2.                      a) Selon l'art. 30 al. 2 LVLEtr, les décisions du SPOP prononçant une  assignation à résidence sont susceptibles de recours dans un délai de dix jours auprès du Tribunal cantonal.

A teneur de l'art. 19 LPA-VD, les délais fixés en jours commencent à courir le lendemain du jour de leur communication ou de l'événement qui les déclenche (al. 1). Lorsqu'un délai échoit un samedi, un dimanche ou un jour férié, son échéance est reportée au jour ouvrable suivant (al. 2).

En l'espèce, la décision a été notifiée au recourant en mains propres le 16 septembre 2020, de sorte que le délai de recours est venu échéance le lundi 28 septembre 2020. Déposé le 30 septembre 2020, le recours apparaît donc comme étant tardif.

b) Aux termes de l'art. 22 al. 1 LPA-VD, le délai peut être restitué lorsque la partie ou son mandataire établit qu'il a été empêché, sans faute de sa part, d'agir dans le délai fixé.

Par empêchement non fautif, il faut entendre non seulement l'impossibilité objective, comme la force majeure, mais aussi l'impossibilité subjective due à des circonstances personnelles ou à une erreur excusables (cf. TF 8C_743/2019 du 20 décembre 2019 consid. 4.3; TF 2C_319/2009 du 26 janvier 2010 consid. 4.1, non publié in ATF 136 II 241; 8C_50/2007 du 4 septembre 2007 consid. 5.1). La partie qui désire obtenir une restitution de délai doit établir l'absence de toute faute de sa part; est non fautive toute circonstance qui aurait empêché un plaideur consciencieux d'agir dans le délai fixé (voir notamment PE.2020.0111 du 25 juin 2020; GE.2015.0137 du 12 août 2015 consid. 2a et les références citées).

En l'espèce, le recourant soutient que la personne qui lui avait remis la décision attaquée ne l'avait pas informé de la possibilité de faire recours, qu'il n'avait appris cette faculté qu'après une semaine et que la rédaction du mémoire, par une association, avait pris du temps, ce qui avait ainsi conduit à un dépassement du délai de recours.

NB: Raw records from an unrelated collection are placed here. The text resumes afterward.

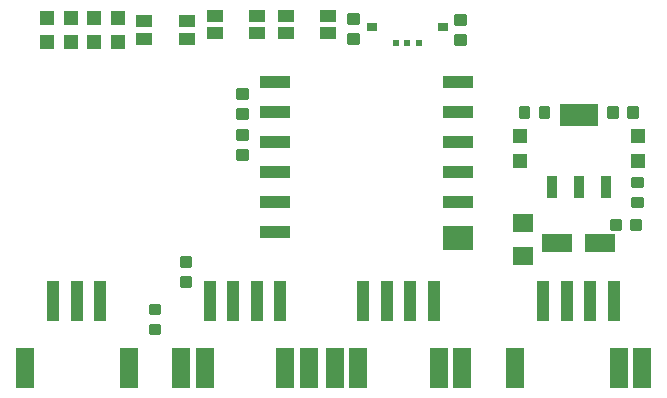
<source format=gbr>
G04 EAGLE Gerber RS-274X export*
G75*
%MOMM*%
%FSLAX34Y34*%
%LPD*%
%INSolderpaste Bottom*%
%IPPOS*%
%AMOC8*
5,1,8,0,0,1.08239X$1,22.5*%
G01*
%ADD10R,1.400000X1.050000*%
%ADD11C,0.350000*%
%ADD12R,0.889100X1.965100*%
%ADD13R,3.189100X1.965100*%
%ADD14R,1.800000X1.600000*%
%ADD15R,1.200000X1.200000*%
%ADD16R,2.500000X1.000000*%
%ADD17R,2.500000X2.000000*%
%ADD18R,0.600000X0.510000*%
%ADD19R,0.900000X0.700000*%
%ADD20R,1.500000X3.400000*%
%ADD21R,1.000000X3.500000*%
%ADD22R,2.600000X1.600000*%


D10*
X170500Y314750D03*
X170500Y300250D03*
X134500Y300250D03*
X134500Y314750D03*
X230500Y319750D03*
X230500Y305250D03*
X194500Y305250D03*
X194500Y319750D03*
D11*
X308250Y296750D02*
X315750Y296750D01*
X308250Y296750D02*
X308250Y303250D01*
X315750Y303250D01*
X315750Y296750D01*
X315750Y300075D02*
X308250Y300075D01*
X308250Y313750D02*
X315750Y313750D01*
X308250Y313750D02*
X308250Y320250D01*
X315750Y320250D01*
X315750Y313750D01*
X315750Y317075D02*
X308250Y317075D01*
X221250Y233250D02*
X213750Y233250D01*
X213750Y239750D01*
X221250Y239750D01*
X221250Y233250D01*
X221250Y236575D02*
X213750Y236575D01*
X213750Y250250D02*
X221250Y250250D01*
X213750Y250250D02*
X213750Y256750D01*
X221250Y256750D01*
X221250Y250250D01*
X221250Y253575D02*
X213750Y253575D01*
D12*
X525500Y174774D03*
X502500Y174774D03*
X479500Y174774D03*
D13*
X502500Y235226D03*
D11*
X548750Y158250D02*
X556250Y158250D01*
X548750Y158250D02*
X548750Y164750D01*
X556250Y164750D01*
X556250Y158250D01*
X556250Y161575D02*
X548750Y161575D01*
X548750Y175250D02*
X556250Y175250D01*
X548750Y175250D02*
X548750Y181750D01*
X556250Y181750D01*
X556250Y175250D01*
X556250Y178575D02*
X548750Y178575D01*
D14*
X455000Y144000D03*
X455000Y116000D03*
D11*
X173750Y114250D02*
X166250Y114250D01*
X173750Y114250D02*
X173750Y107750D01*
X166250Y107750D01*
X166250Y114250D01*
X166250Y111075D02*
X173750Y111075D01*
X173750Y97250D02*
X166250Y97250D01*
X173750Y97250D02*
X173750Y90750D01*
X166250Y90750D01*
X166250Y97250D01*
X166250Y94075D02*
X173750Y94075D01*
D15*
X452500Y218000D03*
X452500Y197000D03*
D11*
X453250Y233750D02*
X459750Y233750D01*
X453250Y233750D02*
X453250Y241250D01*
X459750Y241250D01*
X459750Y233750D01*
X459750Y237075D02*
X453250Y237075D01*
X453250Y240400D02*
X459750Y240400D01*
X470250Y233750D02*
X476750Y233750D01*
X470250Y233750D02*
X470250Y241250D01*
X476750Y241250D01*
X476750Y233750D01*
X476750Y237075D02*
X470250Y237075D01*
X470250Y240400D02*
X476750Y240400D01*
D15*
X52500Y318000D03*
X52500Y297000D03*
X72500Y318000D03*
X72500Y297000D03*
X92500Y318000D03*
X92500Y297000D03*
X112500Y318000D03*
X112500Y297000D03*
X552500Y218000D03*
X552500Y197000D03*
D11*
X140000Y74250D02*
X140000Y67750D01*
X140000Y74250D02*
X147500Y74250D01*
X147500Y67750D01*
X140000Y67750D01*
X140000Y71075D02*
X147500Y71075D01*
X140000Y57250D02*
X140000Y50750D01*
X140000Y57250D02*
X147500Y57250D01*
X147500Y50750D01*
X140000Y50750D01*
X140000Y54075D02*
X147500Y54075D01*
D16*
X245000Y136500D03*
X245000Y161900D03*
X245000Y187300D03*
X245000Y212700D03*
X245000Y238100D03*
X245000Y263500D03*
X400000Y263500D03*
X400000Y238100D03*
X400000Y212700D03*
X400000Y187300D03*
X400000Y161900D03*
D17*
X400000Y131500D03*
D18*
X367500Y296500D03*
X357500Y296650D03*
X347500Y296500D03*
D19*
X387500Y310000D03*
X327500Y310000D03*
D11*
X221250Y198250D02*
X213750Y198250D01*
X213750Y204750D01*
X221250Y204750D01*
X221250Y198250D01*
X221250Y201575D02*
X213750Y201575D01*
X213750Y215250D02*
X221250Y215250D01*
X213750Y215250D02*
X213750Y221750D01*
X221250Y221750D01*
X221250Y215250D01*
X221250Y218575D02*
X213750Y218575D01*
D10*
X290500Y319750D03*
X290500Y305250D03*
X254500Y305250D03*
X254500Y319750D03*
D20*
X33500Y21000D03*
X121500Y21000D03*
D21*
X57500Y78500D03*
X77500Y78500D03*
X97500Y78500D03*
D11*
X528250Y233750D02*
X534750Y233750D01*
X528250Y233750D02*
X528250Y241250D01*
X534750Y241250D01*
X534750Y233750D01*
X534750Y237075D02*
X528250Y237075D01*
X528250Y240400D02*
X534750Y240400D01*
X545250Y233750D02*
X551750Y233750D01*
X545250Y233750D02*
X545250Y241250D01*
X551750Y241250D01*
X551750Y233750D01*
X551750Y237075D02*
X545250Y237075D01*
X545250Y240400D02*
X551750Y240400D01*
D20*
X186000Y21000D03*
X254000Y21000D03*
D21*
X190000Y78500D03*
X210000Y78500D03*
X230000Y78500D03*
X250000Y78500D03*
D20*
X166000Y21000D03*
X274000Y21000D03*
X316000Y21000D03*
X384000Y21000D03*
D21*
X320000Y78500D03*
X340000Y78500D03*
X360000Y78500D03*
X380000Y78500D03*
D20*
X296000Y21000D03*
X404000Y21000D03*
D11*
X530750Y138750D02*
X537250Y138750D01*
X530750Y138750D02*
X530750Y146250D01*
X537250Y146250D01*
X537250Y138750D01*
X537250Y142075D02*
X530750Y142075D01*
X530750Y145400D02*
X537250Y145400D01*
X547750Y138750D02*
X554250Y138750D01*
X547750Y138750D02*
X547750Y146250D01*
X554250Y146250D01*
X554250Y138750D01*
X554250Y142075D02*
X547750Y142075D01*
X547750Y145400D02*
X554250Y145400D01*
D22*
X520500Y127500D03*
X484500Y127500D03*
D20*
X448500Y21000D03*
X556500Y21000D03*
D21*
X532500Y78500D03*
X512500Y78500D03*
X492500Y78500D03*
X472500Y78500D03*
D20*
X536500Y21000D03*
D11*
X398750Y312750D02*
X398750Y319250D01*
X406250Y319250D01*
X406250Y312750D01*
X398750Y312750D01*
X398750Y316075D02*
X406250Y316075D01*
X398750Y302250D02*
X398750Y295750D01*
X398750Y302250D02*
X406250Y302250D01*
X406250Y295750D01*
X398750Y295750D01*
X398750Y299075D02*
X406250Y299075D01*
M02*

</source>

Cette argumentation est vaine. En effet, la voie et le délai de recours figuraient non seulement sans équivoque au pied de la décision attaquée, mais encore sur le feuillet annexé. Le recourant, qui parle et lit le français, ne pouvait ainsi l'ignorer. Il n'y a dès lors pas lieu de restituer le délai de recours.

c) Le recours est par conséquent tardif.

3.                      Vu ce qui précède, le recours doit être déclaré irrecevable, sous la compétence du juge unique (art. 94 al. 1 let. d de la loi du 28 octobre 2008 sur la procédure administrative; LPA-VD; BLV 173.36). Au vu des circonstances, il est renoncé à percevoir un émolument judiciaire. Il n'est pas alloué de dépens.


 

Par ces motifs
la juge unique de la Cour de droit administratif et public
du Tribunal cantonal
arrête:

 

 

I.                       Le recours est irrecevable.

II.                      Il n'est pas perçu de frais judiciaires, ni alloué de dépens.

Lausanne, le 16 octobre 2020

 

                                                        La juge unique:                                


                                                                                                                 

Le présent arrêt est communiqué aux destinataires de l'avis d'envoi ci-joint, ainsi qu’au Secrétariat d’Etat aux migrations.

Il peut faire l'objet, dans les trente jours suivant sa notification, d'un recours au Tribunal fédéral (Tribunal fédéral suisse, 1000 Lausanne 14). Le recours en matière de droit public s'exerce aux conditions des articles 82 ss de la loi du 17 juin 2005 sur le Tribunal fédéral (LTF - RS 173.110), le recours constitutionnel subsidiaire à celles des articles 113 ss LTF. Le mémoire de recours doit être rédigé dans une langue officielle, indiquer les conclusions, les motifs et les moyens de preuve, et être signé. Les motifs doivent exposer succinctement en quoi l’acte attaqué viole le droit. Les pièces invoquées comme moyens de preuve doivent être jointes au mémoire, pour autant qu’elles soient en mains de la partie; il en va de même de la décision attaquée.